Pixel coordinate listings
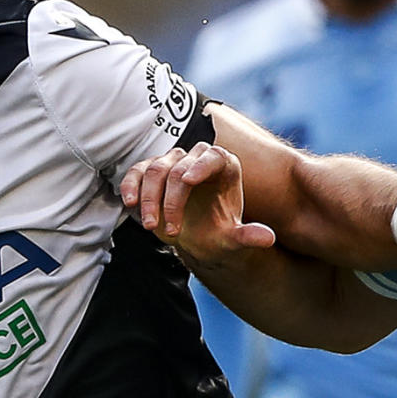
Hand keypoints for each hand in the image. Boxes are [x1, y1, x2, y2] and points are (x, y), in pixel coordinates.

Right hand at [119, 144, 273, 270]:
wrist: (199, 240)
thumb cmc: (219, 235)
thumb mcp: (234, 240)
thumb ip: (248, 237)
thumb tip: (267, 238)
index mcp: (224, 165)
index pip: (212, 157)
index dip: (199, 167)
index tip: (186, 181)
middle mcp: (197, 158)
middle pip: (179, 168)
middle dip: (171, 201)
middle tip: (170, 232)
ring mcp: (172, 162)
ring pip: (155, 170)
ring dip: (150, 199)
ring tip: (151, 227)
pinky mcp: (150, 171)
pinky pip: (136, 172)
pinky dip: (130, 186)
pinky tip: (129, 204)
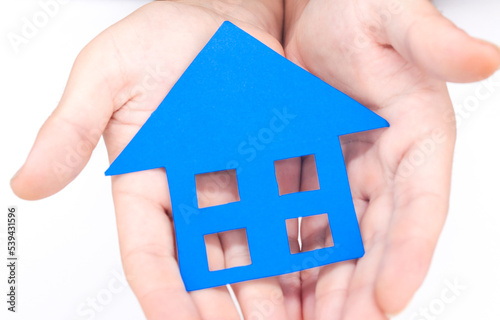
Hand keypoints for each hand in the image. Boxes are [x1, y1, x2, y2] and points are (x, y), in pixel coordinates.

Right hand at [10, 1, 302, 318]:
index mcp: (146, 182)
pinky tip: (311, 277)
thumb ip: (72, 129)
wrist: (222, 15)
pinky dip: (297, 250)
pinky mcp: (275, 170)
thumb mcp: (107, 75)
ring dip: (263, 292)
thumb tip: (25, 184)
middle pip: (203, 266)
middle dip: (219, 307)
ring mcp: (237, 185)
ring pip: (249, 253)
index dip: (160, 291)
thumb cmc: (163, 37)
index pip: (148, 251)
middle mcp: (192, 193)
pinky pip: (286, 216)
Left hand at [283, 0, 499, 318]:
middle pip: (378, 239)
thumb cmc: (358, 7)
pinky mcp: (310, 168)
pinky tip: (276, 281)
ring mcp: (345, 171)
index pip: (420, 207)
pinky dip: (293, 253)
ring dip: (324, 284)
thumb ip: (432, 42)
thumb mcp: (395, 18)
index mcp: (418, 137)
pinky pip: (303, 219)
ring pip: (339, 241)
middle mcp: (384, 165)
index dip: (408, 255)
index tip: (388, 299)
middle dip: (360, 289)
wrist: (312, 7)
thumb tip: (486, 59)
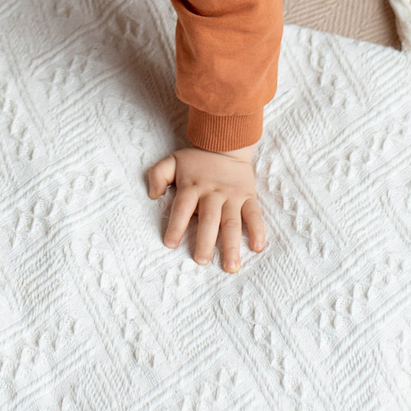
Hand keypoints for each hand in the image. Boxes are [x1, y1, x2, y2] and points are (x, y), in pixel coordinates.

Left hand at [147, 145, 268, 271]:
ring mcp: (232, 196)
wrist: (226, 143)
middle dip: (205, 241)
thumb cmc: (197, 159)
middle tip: (202, 261)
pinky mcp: (248, 196)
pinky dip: (258, 230)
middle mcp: (213, 193)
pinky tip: (257, 247)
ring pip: (232, 222)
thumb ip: (158, 174)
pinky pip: (254, 214)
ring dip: (232, 245)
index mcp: (192, 186)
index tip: (171, 244)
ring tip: (231, 267)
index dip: (176, 226)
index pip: (182, 208)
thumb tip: (153, 194)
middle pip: (209, 220)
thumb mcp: (173, 160)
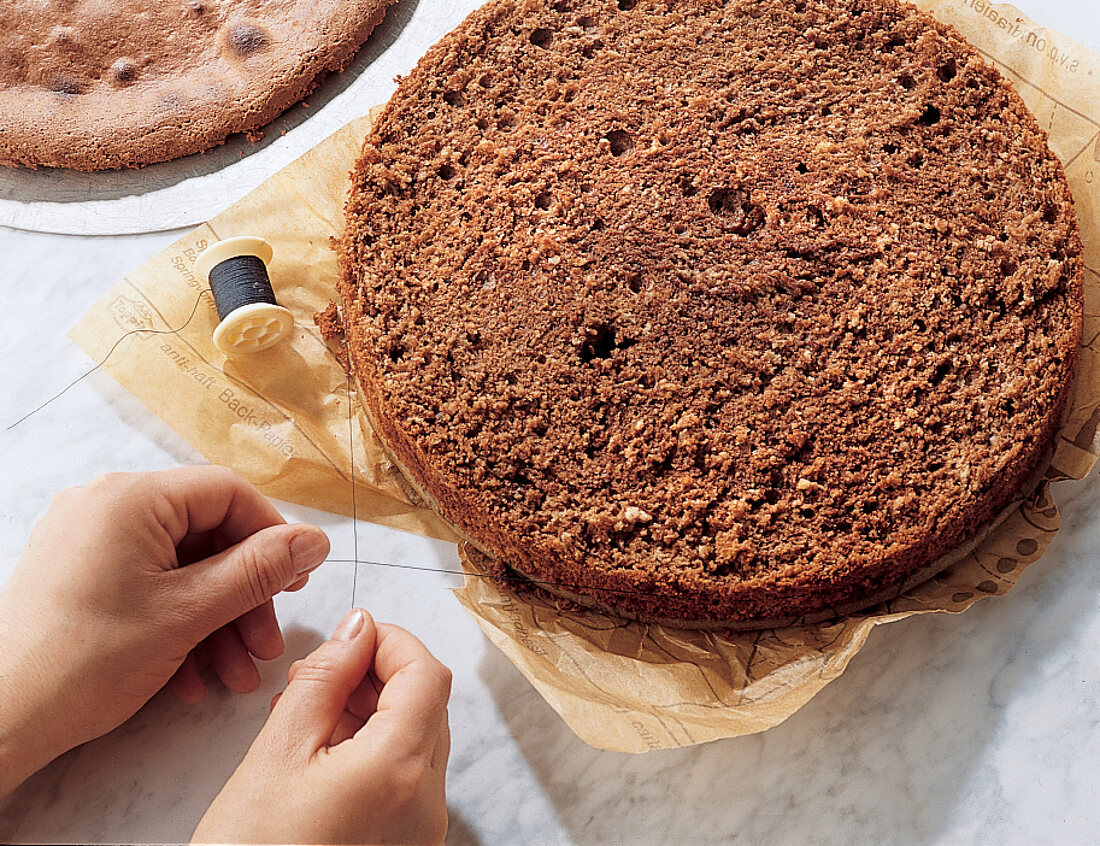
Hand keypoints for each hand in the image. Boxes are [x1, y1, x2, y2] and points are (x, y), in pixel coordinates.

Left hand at [0, 467, 329, 796]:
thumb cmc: (84, 662)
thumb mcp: (190, 613)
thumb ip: (259, 571)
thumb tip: (314, 541)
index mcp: (131, 498)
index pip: (229, 493)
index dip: (272, 537)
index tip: (295, 583)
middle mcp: (107, 506)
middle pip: (208, 535)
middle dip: (244, 596)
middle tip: (266, 643)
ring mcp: (90, 541)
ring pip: (182, 568)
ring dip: (218, 621)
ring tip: (235, 674)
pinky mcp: (81, 574)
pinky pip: (150, 586)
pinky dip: (180, 626)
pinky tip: (194, 677)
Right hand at [193, 608, 451, 845]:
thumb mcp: (277, 752)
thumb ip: (324, 679)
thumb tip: (357, 628)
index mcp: (401, 770)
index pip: (427, 674)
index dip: (392, 641)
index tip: (351, 633)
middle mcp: (426, 802)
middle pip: (426, 705)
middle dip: (377, 674)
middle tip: (316, 674)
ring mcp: (420, 831)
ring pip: (416, 740)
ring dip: (371, 710)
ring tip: (306, 711)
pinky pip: (404, 779)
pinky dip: (372, 750)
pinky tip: (320, 752)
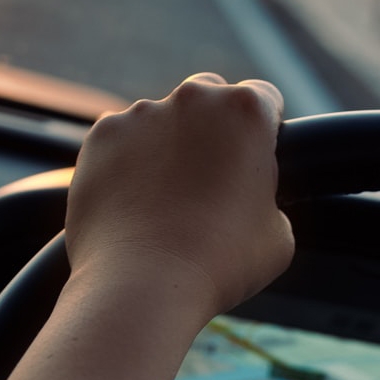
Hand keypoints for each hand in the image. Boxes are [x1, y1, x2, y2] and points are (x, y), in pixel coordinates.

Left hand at [65, 73, 294, 322]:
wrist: (143, 285)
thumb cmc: (221, 264)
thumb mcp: (279, 234)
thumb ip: (268, 196)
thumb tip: (251, 197)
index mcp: (246, 111)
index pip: (264, 99)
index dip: (262, 131)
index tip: (252, 159)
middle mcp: (193, 99)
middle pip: (210, 94)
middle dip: (212, 126)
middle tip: (210, 178)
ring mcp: (141, 114)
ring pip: (161, 118)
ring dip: (166, 144)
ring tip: (164, 201)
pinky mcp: (100, 136)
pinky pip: (121, 141)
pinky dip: (127, 162)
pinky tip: (133, 203)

## [Exercise objective]
An exact copy of the data is required, with the pictures excluded.

## [Result for this task]
Hand keypoints for each hand in the image. Boxes are [x1, y1, x2, y2] and points are (x, y), in pixel coordinates.

Right hand at [119, 144, 273, 270]:
wrist: (199, 240)
thumb cmc: (219, 235)
thumb mcp: (234, 240)
thumb ip: (248, 237)
thumb tip: (267, 238)
index mcp: (224, 165)
index pip: (212, 157)
index dip: (199, 167)
index tip: (186, 181)
middle mcp: (197, 158)
middle pip: (179, 168)
middle dip: (171, 201)
middle tip: (170, 232)
ring mcp: (172, 162)
ring pip: (155, 170)
ring dip: (150, 199)
ring tip: (151, 227)
pinky mcp: (150, 171)
pinky pip: (136, 172)
pinky dip: (130, 186)
pinky tip: (129, 204)
Hand keypoints for each hand in the image. Boxes are [x1, y1, x2, y2] and points are (x, y), in pixel coordinates.

Right hand at [10, 1, 302, 318]:
index mcp: (146, 182)
pinky tip: (311, 277)
thumb ip: (72, 129)
wrist: (222, 15)
pinky dip: (297, 250)
pinky mcp: (275, 170)
thumb mcp: (107, 75)
ring dip: (263, 292)
thumb tip: (25, 184)
middle pip: (203, 266)
middle dip: (219, 307)
ring mcp: (237, 185)
ring pip: (249, 253)
index dip: (160, 291)
thumb cmc: (163, 37)
index pip: (148, 251)
middle mcp: (192, 193)
pinky pip: (286, 216)
Left hand at [283, 0, 499, 318]:
middle pip: (378, 239)
thumb cmc: (358, 7)
pinky mcp: (310, 168)
pinky tip: (276, 281)
ring mcp: (345, 171)
index pip: (420, 207)
pinky dip: (293, 253)
ring dip: (324, 284)
thumb ip: (432, 42)
thumb mcp: (395, 18)
index mcp: (418, 137)
pinky pip: (303, 219)
ring pip: (339, 241)
middle mcp: (384, 165)
index dip: (408, 255)
index tip: (388, 299)
middle dip: (360, 289)
wrist: (312, 7)
thumb tip: (486, 59)
Hand keypoints for each hand in the image. Boxes are [x1, y1, x2, y2] and points are (x, y), in pixel coordinates.

Left hand at [147, 145, 268, 271]:
ring mcp: (232, 196)
wrist: (226, 143)
middle dip: (205, 241)
thumb cmc: (197, 159)
middle tip: (202, 261)
pinky mcp: (248, 196)
pinky dip: (258, 230)
middle mcp: (213, 193)
pinky tip: (257, 247)
ring pip: (232, 222)
thumb ip: (158, 174)
pinky pip: (254, 214)
ring dip: (232, 245)
index mcp: (192, 186)
index tip: (171, 244)
ring tip: (231, 267)
index dip: (176, 226)
index pip: (182, 208)
thumb tip: (153, 194)
middle pip: (209, 220)
thumb mcp: (173, 160)
Hand keypoints for each hand in the image. Boxes are [x1, y1, x2, y2] and points are (x, y), in pixel coordinates.

Left hand at [0, 467, 329, 796]:
thumb cmc: (84, 662)
thumb mcp: (190, 613)
thumb ip: (259, 571)
thumb tip: (314, 541)
index mcp: (131, 498)
index pip: (229, 493)
index dip: (272, 537)
index tip: (295, 583)
middle mcp: (107, 506)
middle pip: (208, 535)
middle dip: (244, 596)
middle tip: (266, 643)
ring mcp: (90, 541)
ring pip: (182, 568)
ring dip: (218, 621)
ring tip: (235, 674)
pinky mcp: (81, 574)
pinky pip: (150, 586)
pinky dip: (180, 626)
pinky tip: (194, 677)
Right hand at [193, 608, 451, 845]:
thumb mcp: (277, 752)
thumb ip: (324, 679)
thumb tip: (357, 628)
index mcp: (401, 770)
index pip: (427, 674)
index dip: (392, 641)
index tip: (351, 633)
middle mcp: (426, 802)
middle pip: (426, 705)
middle dip: (377, 674)
middle tip: (316, 674)
ring mcp: (420, 831)
ring pip: (416, 740)
ring dip: (371, 710)
ring tip: (306, 711)
pinky pip: (404, 779)
pinky dip: (372, 750)
pinky tip: (320, 752)
Hand keypoints for each hand in the image. Boxes are [x1, y1, x2, y2] and points are (x, y), in pixel coordinates.

Left hand at [65, 73, 294, 322]:
wrist: (143, 285)
thumb cmc: (221, 264)
thumb mcp: (279, 234)
thumb ip: (268, 196)
thumb tip: (251, 197)
index mcp: (246, 111)
index pip: (264, 99)
index dip: (262, 131)
index tip: (252, 159)
middle mcp: (193, 99)
middle pip: (210, 94)
middle dip: (212, 126)
middle tip: (210, 178)
ring mcp: (141, 114)
ring pip: (161, 118)
ring dip: (166, 144)
ring tip: (164, 201)
pinky mcp: (100, 136)
pinky pip: (121, 141)
pinky dip: (127, 162)
pinky tip: (133, 203)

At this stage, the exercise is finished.